Duchess of Northumberland Switches on the Armstrong Works Christmas Lights
12th November 2015
Traditions of the past met the innovations of the future when the Duchess of Northumberland lit up the Christmas tree outside the Armstrong Works, upholding the site’s festive tradition.
Recently reopened after a £20m investment by North East family firm Reece Group, the iconic factory along Scotswood Road is home to state-of-the-art engineering and pioneering innovations.
The Duchess was joined at the hi-tech site by employees, charities and community organisations from Newcastle’s West End and beyond who have been supported by the Reece Group and the Reece Foundation with donations totalling more than £12m.
The Duchess said: “I am honoured to have been invited to switch on the Christmas Lights by the Reece Group who have re-energised an iconic North East business through investment across the board.
“It is heart-warming to see how a family business in the 21st century cares about the local community and invests heavily in education and training for the wellbeing of the area.”
The ethos of the Reece Group has been to support the community in which it operates and following its move onto Scotswood Road the business committed over £1m to supporting good causes in the West End of Newcastle.
Reece Group Chairman John Reece Chairman said: “The Christmas tree outside the Armstrong Works is a long-held tradition we wanted to continue. For over 160 years this historic site has played an important role in life in the West End of Newcastle and we wanted to share this festive occasion with members of the community and our employees.
“We also thought it was a great opportunity to bring together the many good causes carrying out important work in the local community which we have supported.
“We hope that by investing in this site and in new technologies there is a bright future for engineering here on the Tyne.”
The Duchess was taken on a tour of the state-of-the-art factory which included the Reece Innovation Centre where a sniper-detecting microphone for military use and an ingenious drinks trolley for hospital patients were demonstrated. A range of equipment, designed by group company Pearson Engineering Ltd and used to increase the capability of armoured fighting vehicles, was also on show.
She also found out more about the work of Reece Group companies Responsive Engineering, Velocity UK and Pipe Coil Technology.
Organisations supported by the Group include The West End Women and Girl’s Centre, Newcastle City Juniors Football Club, Children North East, West End Food Bank, The Northbourne Youth Initiative, Reviving the Heart of the West End, The Tyne Rowing Club, Scotswood Area Strategy, Cornerstone, Footsteps and Derwenthaugh Boat Station.
In addition through the Reece Foundation, which has donated over £11m since its inception in 2007, support is focused on increasing the long term and sustainable prosperity of the North East primarily through the promotion of engineering and manufacturing.
The foundation has supported Northumbria University, Emmanuel College, St Cuthbert’s School, Thorp Academy, Dame Allan’s School, The Discovery School, Primary Engineer, The Royal Institution, North Tyneside Learning Trust, Beamish Museum and Project North East.
The Duchess also met with retired Vickers workers invited back to the factory to see the results of the £20m transformation.
Alma Wheeler MBE, chair of Scotswood Village Residents Association and founder of the Vickers Defence Systems Retirement Association came along with two of its oldest members.
Alma, who worked in personnel for Vickers for 32 years and gave her name to the battle tank “Big Alma” that served in the Gulf War, said she was thrilled that the Christmas tree tradition started by Lord Armstrong was being continued.

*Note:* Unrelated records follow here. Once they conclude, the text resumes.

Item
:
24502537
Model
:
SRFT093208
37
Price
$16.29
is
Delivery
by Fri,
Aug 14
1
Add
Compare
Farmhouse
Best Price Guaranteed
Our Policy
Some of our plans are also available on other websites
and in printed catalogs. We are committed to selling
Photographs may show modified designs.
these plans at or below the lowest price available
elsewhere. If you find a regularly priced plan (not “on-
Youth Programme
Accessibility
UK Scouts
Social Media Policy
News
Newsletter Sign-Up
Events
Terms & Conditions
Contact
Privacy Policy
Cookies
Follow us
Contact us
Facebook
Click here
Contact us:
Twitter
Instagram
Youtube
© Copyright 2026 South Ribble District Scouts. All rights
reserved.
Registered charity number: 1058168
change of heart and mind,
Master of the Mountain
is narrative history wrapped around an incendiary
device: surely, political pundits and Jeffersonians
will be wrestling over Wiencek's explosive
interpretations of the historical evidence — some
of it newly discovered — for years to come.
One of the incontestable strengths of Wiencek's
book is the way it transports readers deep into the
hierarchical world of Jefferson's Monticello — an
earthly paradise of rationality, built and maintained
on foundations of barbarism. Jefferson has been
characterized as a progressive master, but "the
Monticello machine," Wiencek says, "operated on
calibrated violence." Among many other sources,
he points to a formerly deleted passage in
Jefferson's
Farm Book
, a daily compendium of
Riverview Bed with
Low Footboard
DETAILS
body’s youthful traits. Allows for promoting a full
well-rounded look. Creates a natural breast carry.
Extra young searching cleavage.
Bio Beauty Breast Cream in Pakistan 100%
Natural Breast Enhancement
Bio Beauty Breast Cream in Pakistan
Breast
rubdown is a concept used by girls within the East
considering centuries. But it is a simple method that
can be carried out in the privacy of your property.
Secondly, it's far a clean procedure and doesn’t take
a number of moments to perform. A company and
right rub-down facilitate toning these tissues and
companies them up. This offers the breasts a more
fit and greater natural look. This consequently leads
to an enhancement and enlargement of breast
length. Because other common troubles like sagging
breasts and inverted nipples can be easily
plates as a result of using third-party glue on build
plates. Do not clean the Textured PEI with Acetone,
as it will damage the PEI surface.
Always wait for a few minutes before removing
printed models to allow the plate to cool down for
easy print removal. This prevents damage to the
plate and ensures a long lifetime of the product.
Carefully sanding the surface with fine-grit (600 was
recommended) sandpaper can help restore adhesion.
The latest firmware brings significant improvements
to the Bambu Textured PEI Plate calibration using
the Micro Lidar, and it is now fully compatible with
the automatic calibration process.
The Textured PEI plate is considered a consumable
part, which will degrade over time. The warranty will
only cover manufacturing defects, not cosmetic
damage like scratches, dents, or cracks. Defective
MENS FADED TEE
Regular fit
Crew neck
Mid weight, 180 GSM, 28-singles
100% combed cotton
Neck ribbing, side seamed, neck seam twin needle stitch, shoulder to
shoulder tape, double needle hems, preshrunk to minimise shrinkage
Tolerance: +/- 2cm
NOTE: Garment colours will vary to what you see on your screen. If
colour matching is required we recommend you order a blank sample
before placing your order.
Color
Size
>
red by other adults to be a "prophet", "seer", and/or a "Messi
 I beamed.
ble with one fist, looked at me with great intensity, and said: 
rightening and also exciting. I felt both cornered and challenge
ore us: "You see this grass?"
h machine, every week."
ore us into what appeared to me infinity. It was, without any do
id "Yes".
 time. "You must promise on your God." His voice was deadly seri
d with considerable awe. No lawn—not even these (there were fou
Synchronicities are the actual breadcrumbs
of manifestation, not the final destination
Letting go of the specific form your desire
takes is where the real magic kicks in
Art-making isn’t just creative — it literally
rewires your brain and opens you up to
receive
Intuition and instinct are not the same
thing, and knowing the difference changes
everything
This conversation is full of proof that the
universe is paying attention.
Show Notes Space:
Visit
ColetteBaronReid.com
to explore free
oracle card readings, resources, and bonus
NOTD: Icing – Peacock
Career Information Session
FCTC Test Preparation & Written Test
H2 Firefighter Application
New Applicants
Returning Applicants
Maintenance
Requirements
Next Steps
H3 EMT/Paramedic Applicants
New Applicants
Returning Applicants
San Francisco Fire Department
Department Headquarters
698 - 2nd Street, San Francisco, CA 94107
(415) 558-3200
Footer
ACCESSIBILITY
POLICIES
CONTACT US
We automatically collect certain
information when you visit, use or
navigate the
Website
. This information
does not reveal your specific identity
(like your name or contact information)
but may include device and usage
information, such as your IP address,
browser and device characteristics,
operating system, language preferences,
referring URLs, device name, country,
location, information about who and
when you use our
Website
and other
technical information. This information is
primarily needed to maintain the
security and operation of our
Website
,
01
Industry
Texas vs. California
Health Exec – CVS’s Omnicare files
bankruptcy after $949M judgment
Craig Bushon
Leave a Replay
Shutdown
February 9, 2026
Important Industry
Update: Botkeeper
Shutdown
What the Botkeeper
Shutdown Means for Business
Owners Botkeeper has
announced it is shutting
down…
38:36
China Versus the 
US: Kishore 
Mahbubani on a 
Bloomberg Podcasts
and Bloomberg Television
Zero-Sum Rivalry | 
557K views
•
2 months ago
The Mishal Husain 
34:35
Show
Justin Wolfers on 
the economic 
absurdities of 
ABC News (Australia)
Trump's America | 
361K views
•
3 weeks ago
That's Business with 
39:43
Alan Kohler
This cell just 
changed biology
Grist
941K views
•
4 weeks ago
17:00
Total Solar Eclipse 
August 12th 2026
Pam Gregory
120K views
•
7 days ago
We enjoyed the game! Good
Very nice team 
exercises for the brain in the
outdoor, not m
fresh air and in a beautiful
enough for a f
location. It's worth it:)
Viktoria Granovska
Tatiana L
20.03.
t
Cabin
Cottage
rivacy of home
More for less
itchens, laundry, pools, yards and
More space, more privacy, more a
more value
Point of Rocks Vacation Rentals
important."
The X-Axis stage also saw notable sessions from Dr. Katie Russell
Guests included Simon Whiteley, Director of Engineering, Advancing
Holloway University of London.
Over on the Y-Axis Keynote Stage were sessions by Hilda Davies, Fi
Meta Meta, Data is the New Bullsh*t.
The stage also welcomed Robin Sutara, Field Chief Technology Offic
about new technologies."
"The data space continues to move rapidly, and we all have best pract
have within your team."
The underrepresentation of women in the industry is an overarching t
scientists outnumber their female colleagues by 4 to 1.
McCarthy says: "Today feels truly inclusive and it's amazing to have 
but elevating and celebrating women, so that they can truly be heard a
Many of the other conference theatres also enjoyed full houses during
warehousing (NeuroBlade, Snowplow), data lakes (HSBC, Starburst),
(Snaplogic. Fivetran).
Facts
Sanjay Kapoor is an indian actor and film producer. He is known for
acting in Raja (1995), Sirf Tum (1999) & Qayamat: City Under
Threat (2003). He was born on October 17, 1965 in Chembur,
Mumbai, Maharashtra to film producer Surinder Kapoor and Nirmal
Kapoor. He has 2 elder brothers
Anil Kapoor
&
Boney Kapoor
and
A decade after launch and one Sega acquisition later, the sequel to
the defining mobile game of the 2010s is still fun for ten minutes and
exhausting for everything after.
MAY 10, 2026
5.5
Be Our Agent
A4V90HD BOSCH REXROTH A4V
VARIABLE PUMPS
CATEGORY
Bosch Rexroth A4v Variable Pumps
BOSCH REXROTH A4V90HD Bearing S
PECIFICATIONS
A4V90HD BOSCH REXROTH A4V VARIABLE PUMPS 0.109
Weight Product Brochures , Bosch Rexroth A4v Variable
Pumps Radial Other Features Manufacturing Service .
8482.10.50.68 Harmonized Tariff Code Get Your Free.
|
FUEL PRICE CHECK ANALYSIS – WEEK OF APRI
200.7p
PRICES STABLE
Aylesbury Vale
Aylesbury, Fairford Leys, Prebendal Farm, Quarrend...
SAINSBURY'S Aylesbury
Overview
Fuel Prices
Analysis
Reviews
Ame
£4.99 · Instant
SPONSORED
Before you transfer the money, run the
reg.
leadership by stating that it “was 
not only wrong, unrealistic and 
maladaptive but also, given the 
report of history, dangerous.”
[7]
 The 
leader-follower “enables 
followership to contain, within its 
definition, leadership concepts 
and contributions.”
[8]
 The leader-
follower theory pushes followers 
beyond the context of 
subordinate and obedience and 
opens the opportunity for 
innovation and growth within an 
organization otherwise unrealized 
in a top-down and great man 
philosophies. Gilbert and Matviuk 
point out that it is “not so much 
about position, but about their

She said: “When the factory closed a lot of people were worried that it might be knocked down, so I’m thrilled that Reece Group have brought it back into use.
“They are also continuing the traditions that Lord Armstrong started. He always made sure he looked after the community as well as workers.
“We have a strong sense of community in this part of Newcastle and it is wonderful for all the organisations to come together like this.
“The factory has played such an important part in the history of the West End. I can remember as a child, the thunderous noise of hobnail boots in the street when the hooters went off in the morning to let people know it was time to go to work.”
“The new factory is fantastic, I hope it will have a positive impact on Scotswood area of Newcastle.”